Insgesamt also rund 60 liturgisch gewandete Personen, die rund um den Altar versammelt waren – wann hat es das zuletzt gegeben? Beinahe fühlte man sich an die biblische Geschichte von der Heilung des Gelähmten erinnert, als die Männer wegen der vielen Menschen im Haus nicht bis zu Jesus durchkamen und daher den Weg über das Dach wählten. Doch so weit kam es in St. Jakob nicht, bei der Kommunion fanden alle den regulären Weg zum Herrn, wenngleich es knapp war: Kurzzeitig drohten die Hostien aufgrund des großen Zuspruchs zur Neige zu gehen. (Hierbei auch eine schöne kleine Beobachtung am Rande: Nach den kontaktlosen, sterilen Jahren der Pandemie trauen sich Geistliche, wenn sie bei der Kommunionausteilung kleinen Kindern den Segen spenden, wieder öfter, ein „richtiges“ Kreuzzeichen auf die Stirn zu machen oder dem Kind die Hand auf den Kopf zu legen – gut so!)
Und dann die prächtige musikalische Gestaltung: Chor und Orchester, Gesangssolisten und natürlich die neu intonierte Orgel führten Mozarts „Krönungsmesse“ auf. Der Kirchenpfleger gab zum Schluss noch, sichtlich stolz und bewegt, einen kleinen Überblick über die im Kirchenraum geleisteten Arbeiten, und viele Köpfe reckten sich und schauten sich einmal mehr nach allen Seiten in diesem „Haus voll Glorie“ um. Ja, unsere Pfarrkirche ist wieder picobello! Nach dem Segen schließlich erscholl ein gewaltiges, ja inbrünstiges „Großer Gott, wir loben dich“, und hätte sich auf dem Schrannenplatz ein Mensch aufgehalten, der nicht gewusst hätte, was „katholisch“ bedeutet, man hätte ihn in diesem Augenblick schnell hereinholen mögen.

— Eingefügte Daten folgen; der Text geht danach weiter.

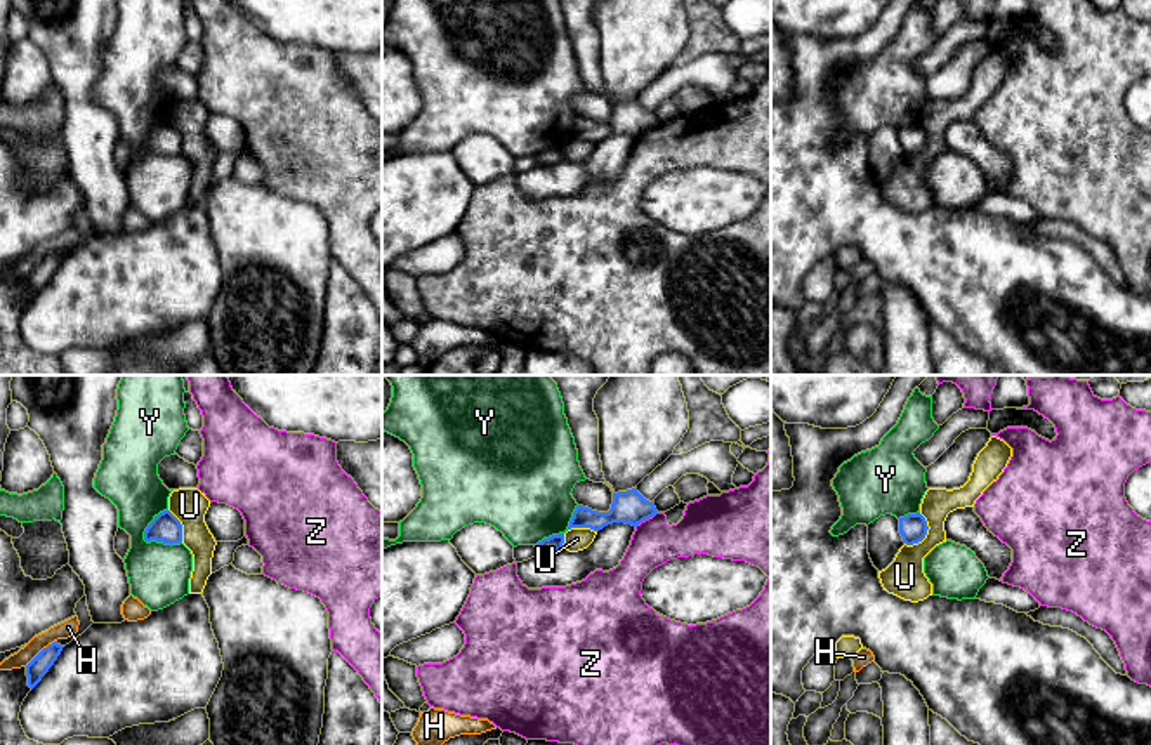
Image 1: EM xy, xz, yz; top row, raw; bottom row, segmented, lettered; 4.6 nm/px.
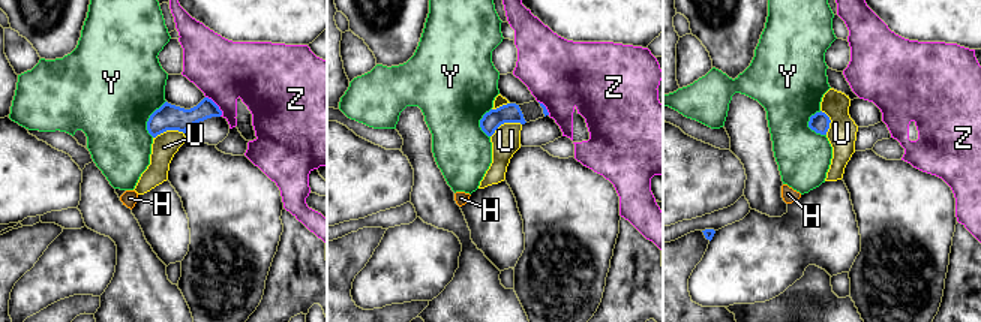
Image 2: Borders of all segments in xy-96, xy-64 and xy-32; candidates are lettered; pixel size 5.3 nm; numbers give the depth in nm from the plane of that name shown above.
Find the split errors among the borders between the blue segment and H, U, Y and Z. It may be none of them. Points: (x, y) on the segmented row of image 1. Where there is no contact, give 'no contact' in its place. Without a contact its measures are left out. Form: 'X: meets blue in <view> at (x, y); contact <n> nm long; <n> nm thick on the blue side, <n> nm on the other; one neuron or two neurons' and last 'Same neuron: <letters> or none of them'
H: meets blue in xy at (40, 652); contact 180 nm long; 90 nm thick on the blue side, 80 nm on the other; two neurons
U: meets blue in xz at (572, 527); contact 190 nm long; 110 nm thick on the blue side, 110 nm on the other; two neurons
Y: meets blue in xy at (160, 540); contact 190 nm long; 140 nm thick on the blue side, 280 nm on the other; two neurons
Z: meets blue in xz at (646, 518); contact 130 nm long; 160 nm thick on the blue side, 200 nm on the other; two neurons
Same neuron: none of them

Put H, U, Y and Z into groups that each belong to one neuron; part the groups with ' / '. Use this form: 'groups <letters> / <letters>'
groups H / U / Y / Z

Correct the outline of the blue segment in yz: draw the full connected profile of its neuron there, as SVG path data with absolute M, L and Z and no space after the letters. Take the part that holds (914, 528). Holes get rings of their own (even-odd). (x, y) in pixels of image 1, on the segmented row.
M920 512L899 518L899 533L906 545L922 542L927 535L927 530L927 521Z

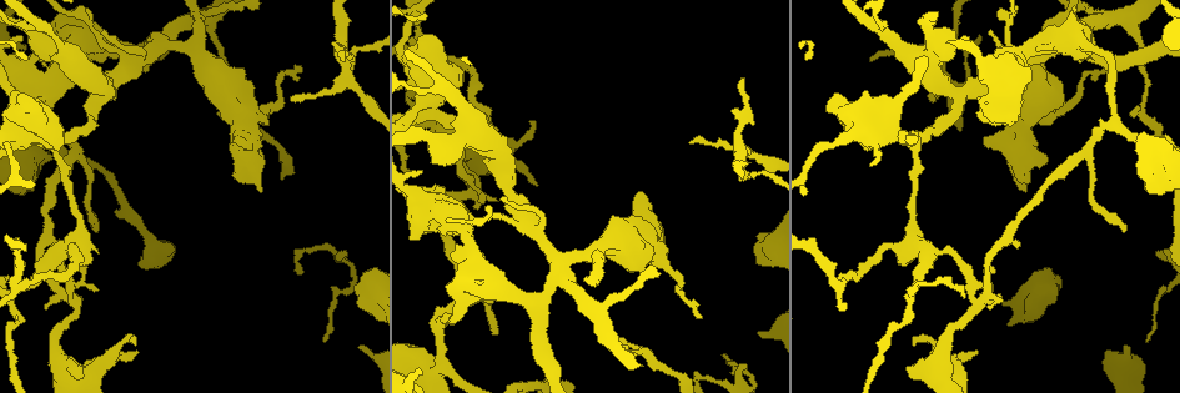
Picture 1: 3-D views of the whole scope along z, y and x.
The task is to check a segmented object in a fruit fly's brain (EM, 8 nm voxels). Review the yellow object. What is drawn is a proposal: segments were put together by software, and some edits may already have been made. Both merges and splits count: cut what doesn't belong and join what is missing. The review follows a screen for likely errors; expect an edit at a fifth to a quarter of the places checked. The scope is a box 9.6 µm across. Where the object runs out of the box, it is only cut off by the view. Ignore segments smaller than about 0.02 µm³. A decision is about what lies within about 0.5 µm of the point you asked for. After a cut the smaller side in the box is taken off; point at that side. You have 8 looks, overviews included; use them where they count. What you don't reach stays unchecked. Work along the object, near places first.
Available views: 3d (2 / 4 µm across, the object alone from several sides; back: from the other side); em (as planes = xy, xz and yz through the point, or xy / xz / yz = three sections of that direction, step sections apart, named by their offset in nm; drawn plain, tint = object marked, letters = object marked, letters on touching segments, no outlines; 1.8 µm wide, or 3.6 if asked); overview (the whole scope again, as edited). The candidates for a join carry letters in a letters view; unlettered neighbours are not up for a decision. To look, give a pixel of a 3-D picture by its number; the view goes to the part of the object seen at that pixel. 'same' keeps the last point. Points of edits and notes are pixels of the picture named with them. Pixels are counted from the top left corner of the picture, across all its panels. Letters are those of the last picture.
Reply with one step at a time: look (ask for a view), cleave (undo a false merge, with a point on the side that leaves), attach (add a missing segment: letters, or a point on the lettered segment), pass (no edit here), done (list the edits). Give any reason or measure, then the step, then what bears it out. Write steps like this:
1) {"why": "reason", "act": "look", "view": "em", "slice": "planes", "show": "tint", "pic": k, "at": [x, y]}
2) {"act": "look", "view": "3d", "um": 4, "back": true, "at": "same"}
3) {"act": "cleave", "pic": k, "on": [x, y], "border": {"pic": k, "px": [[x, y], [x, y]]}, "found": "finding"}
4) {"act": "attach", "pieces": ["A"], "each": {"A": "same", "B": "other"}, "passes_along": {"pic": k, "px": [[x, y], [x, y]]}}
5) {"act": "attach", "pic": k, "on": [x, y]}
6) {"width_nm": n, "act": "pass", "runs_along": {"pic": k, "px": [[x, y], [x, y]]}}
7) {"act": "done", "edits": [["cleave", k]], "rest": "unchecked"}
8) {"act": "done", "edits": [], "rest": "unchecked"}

{"why": "thick turns thin", "act": "look", "view": "em", "um": 3.6, "slice": "planes", "show": "letters", "pic": 1, "at": [635, 249]}

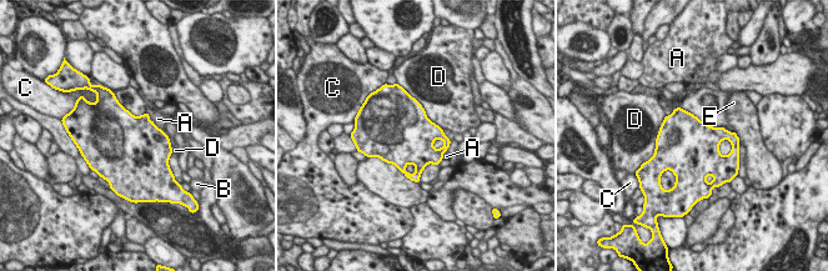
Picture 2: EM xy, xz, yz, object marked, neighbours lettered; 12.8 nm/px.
{"width_nm": 750, "longest_contact_nm": ["D", 600], "act": "pass", "each": {"A": "other", "B": "other", "C": "other", "D": "other", "E": "other"}, "found": "one neuron here"}

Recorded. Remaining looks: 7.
{"why": "long arm stops here", "act": "look", "view": "em", "slice": "planes", "show": "letters", "pic": 1, "at": [699, 316]}

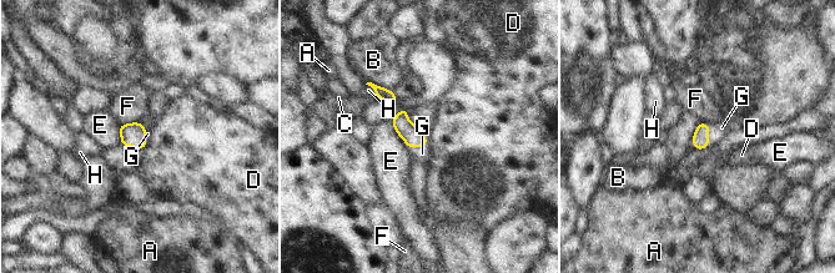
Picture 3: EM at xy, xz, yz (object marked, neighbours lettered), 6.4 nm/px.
{"act": "attach", "pieces": ["G"], "each": {"A": "other", "B": "other", "C": "other", "D": "other", "E": "other", "F": "other", "G": "same", "H": "other"}, "passes_along": {"pic": 3, "px": [[406, 130], [413, 146], [422, 153]]}, "found": "the neuron continues"}

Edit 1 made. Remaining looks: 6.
{"why": "sharp bend", "act": "look", "view": "3d", "um": 2, "pic": 1, "at": [298, 256]}

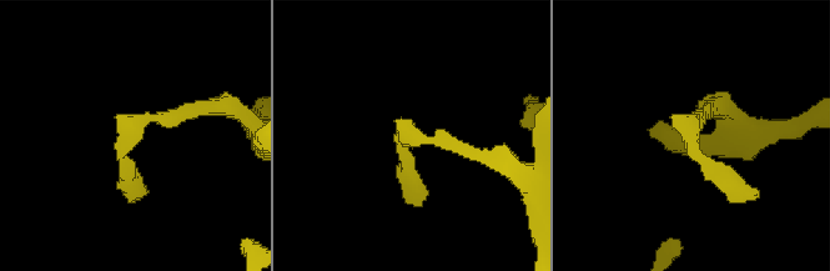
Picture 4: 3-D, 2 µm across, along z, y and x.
{"act": "look", "view": "em", "slice": "planes", "show": "plain", "pic": 4, "at": [123, 147]}

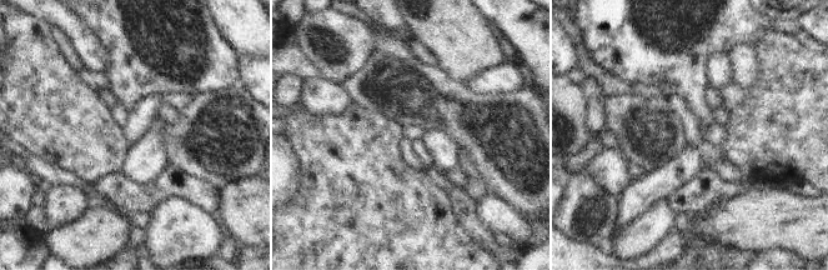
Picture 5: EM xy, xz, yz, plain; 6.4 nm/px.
{"act": "look", "view": "em", "slice": "planes", "show": "letters", "at": "same"}

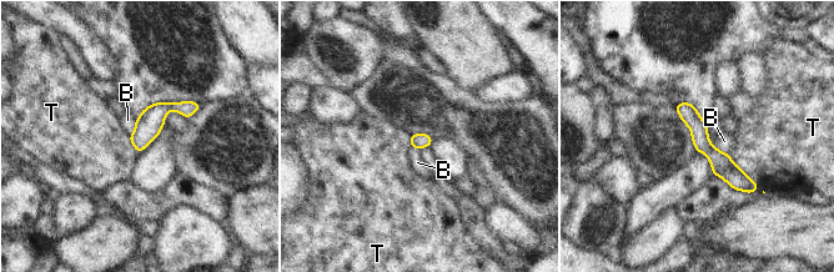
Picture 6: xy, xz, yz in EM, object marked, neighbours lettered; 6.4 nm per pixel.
{"width_nm": 100, "longest_contact_nm": ["T", 300], "act": "pass", "each": {"B": "other", "T": "other"}, "found": "all the same neuron"}

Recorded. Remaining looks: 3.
{"act": "done", "edits": [["attach", 3]], "rest": "unchecked"}

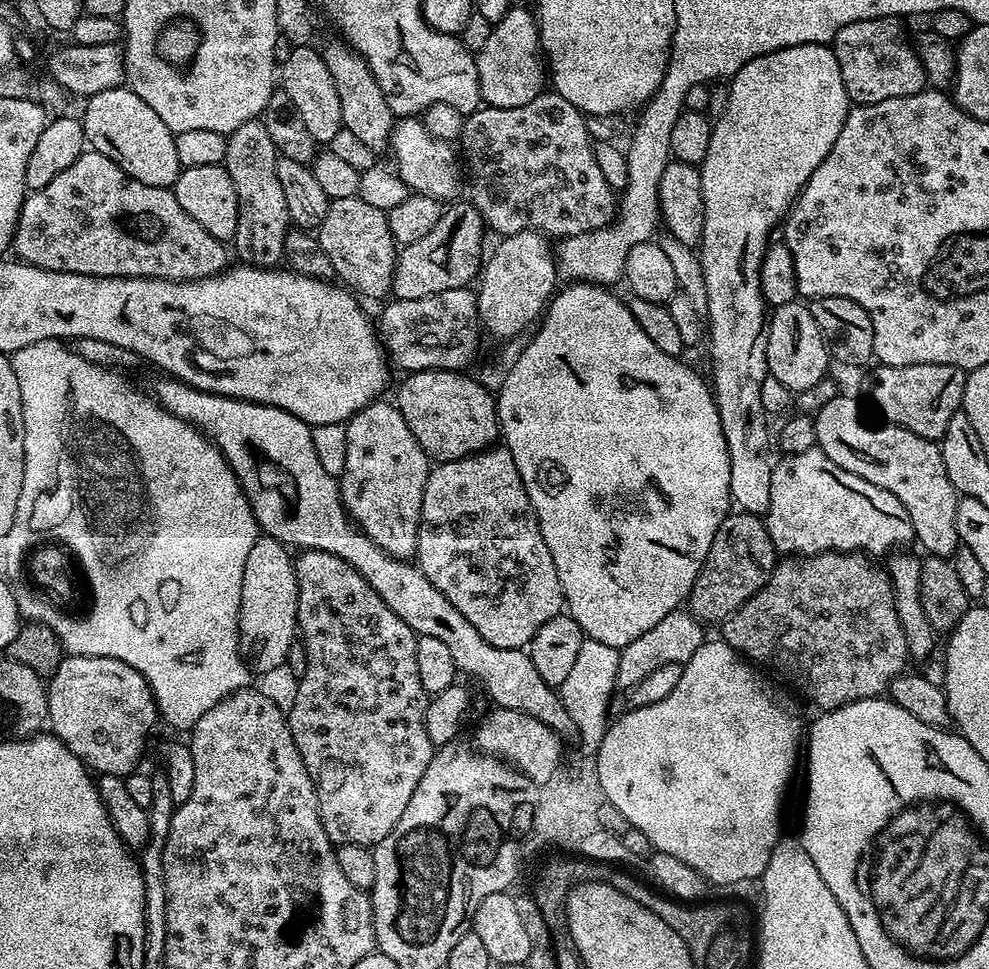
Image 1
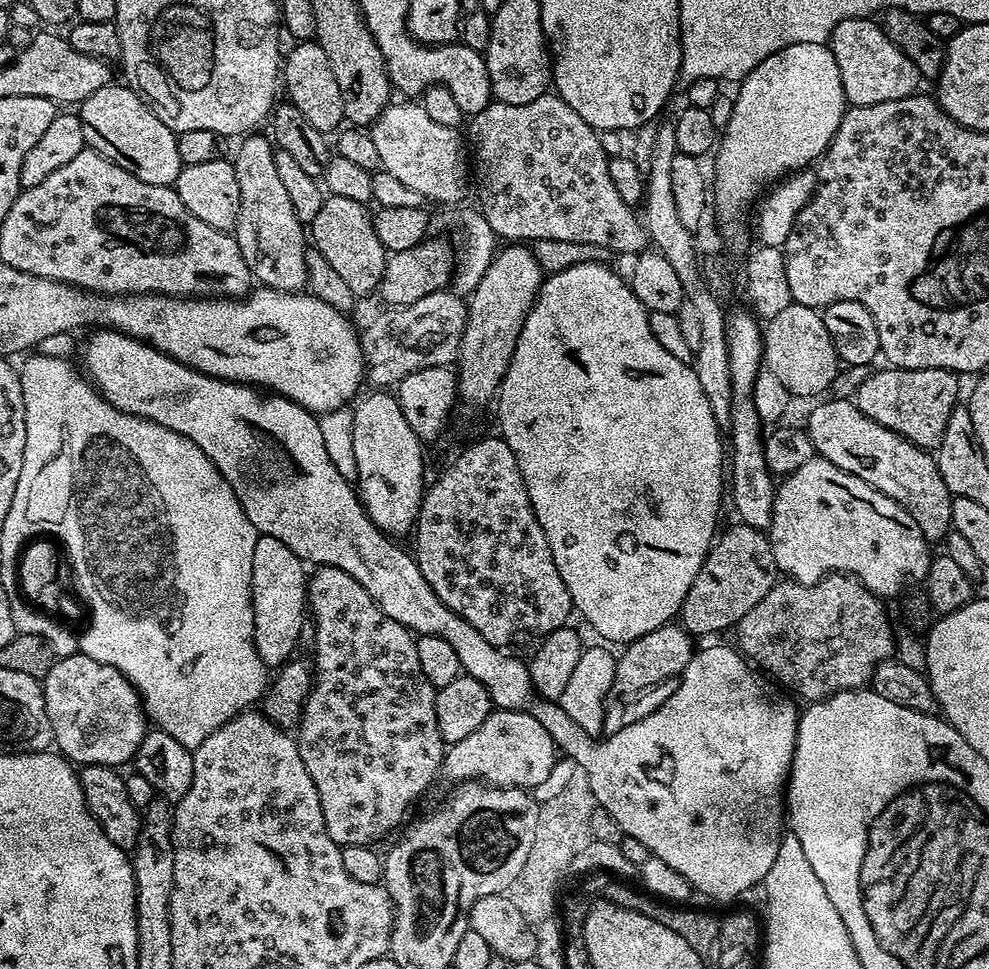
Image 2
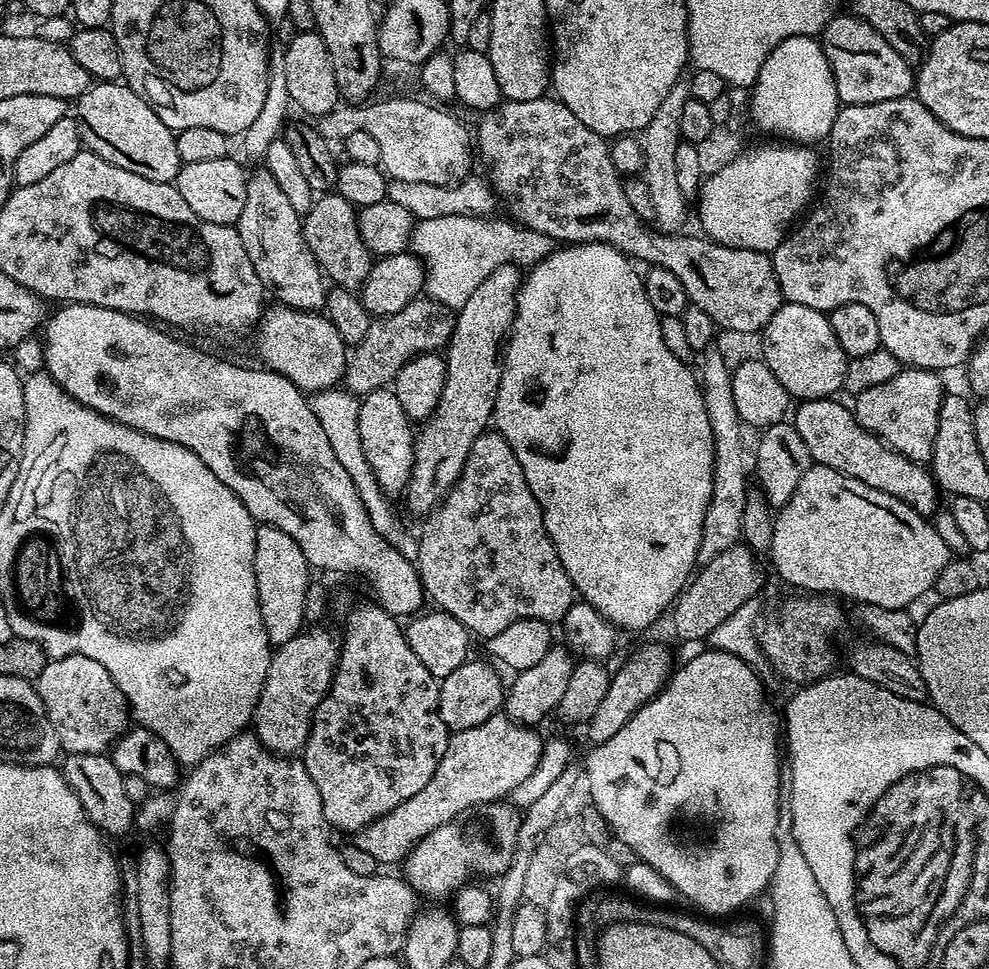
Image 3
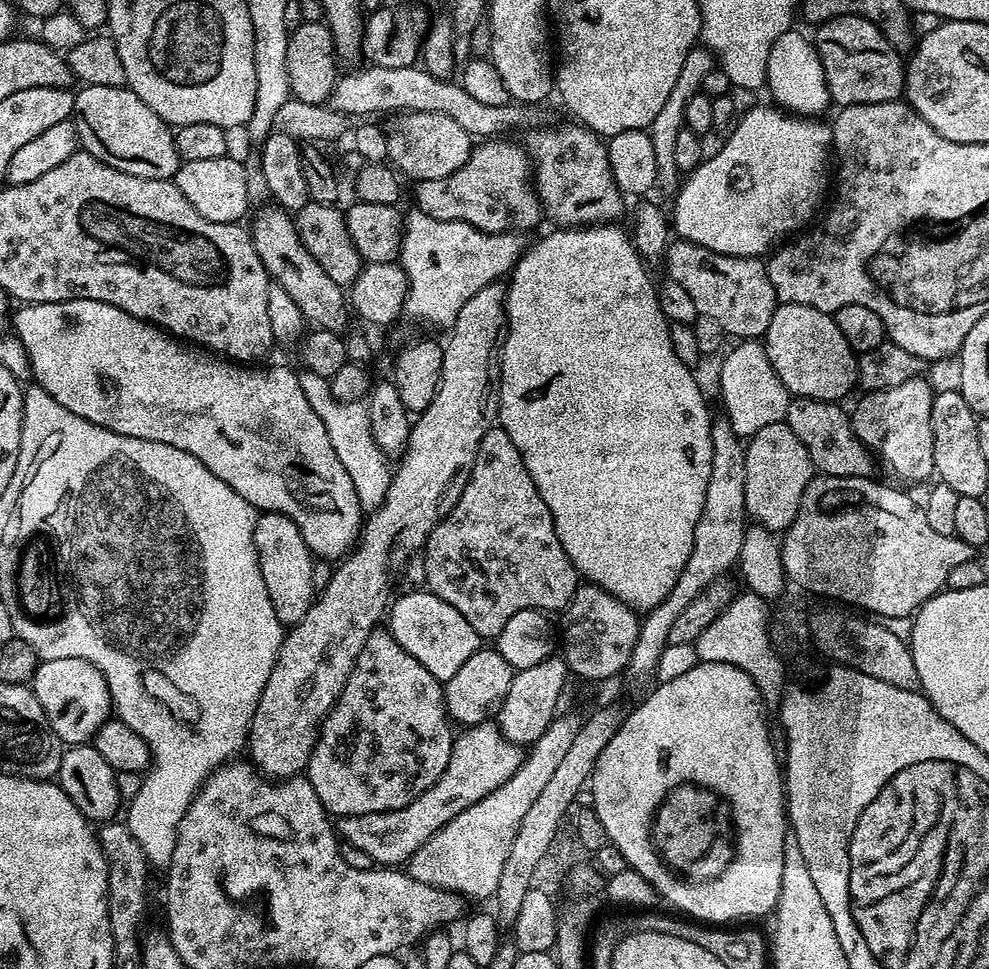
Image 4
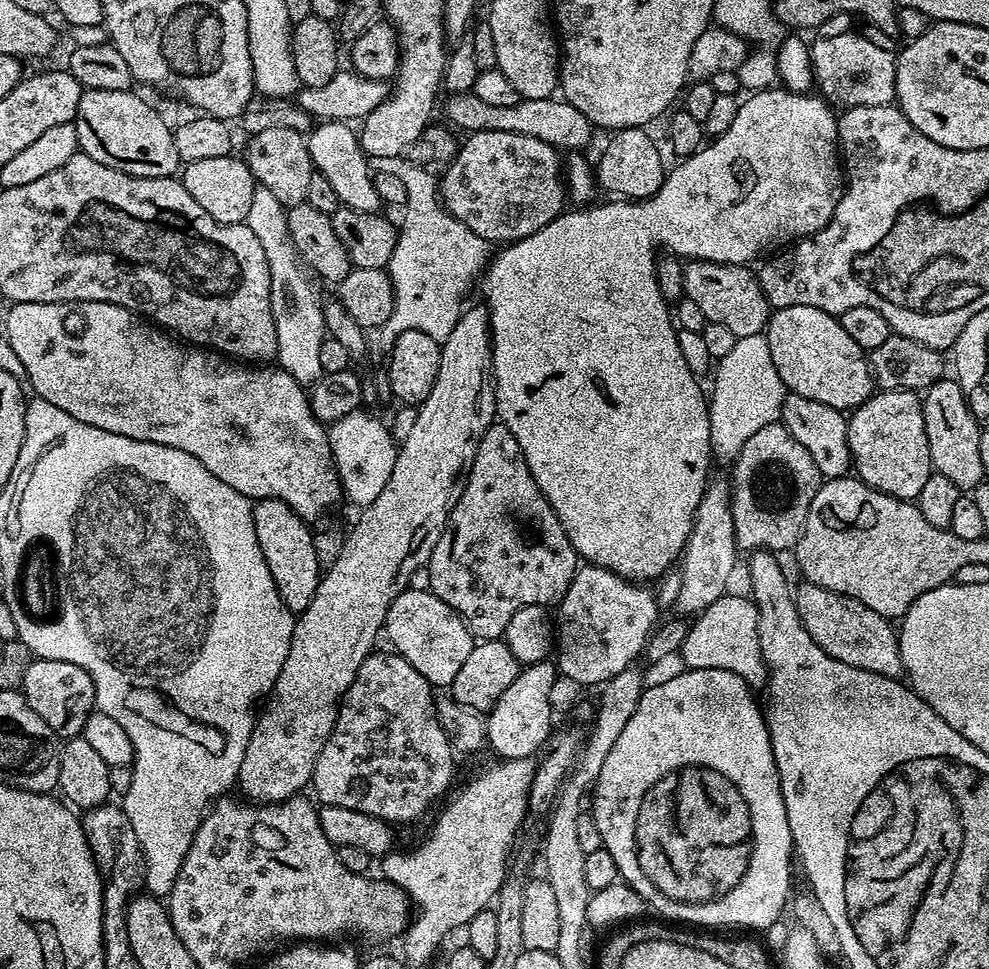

Bei spätsommerlichem Traumwetter strömte die Festgemeinde dann zügig hinüber zum Pfarrheim, wo die Feierlichkeiten bei einem großen Pfarrfest mit Rollbraten und Weißbier, veganem Curry und Spezi, Kuchen und Kaffee ihre Fortsetzung fanden. Und wie schon im Gotteshaus zeigten auch dort viele Ehrenamtliche Präsenz und leisteten einen Beitrag für die ganze hungrige, durstige und lustige Gemeinschaft. Am Ende dürften wohl nicht wenige mit einem in den vergangenen Jahren womöglich etwas verlernten Gefühl nach Hause gegangen sein: Hey Kirche, geht doch! Lasst uns hoffentlich bald wieder so feiern!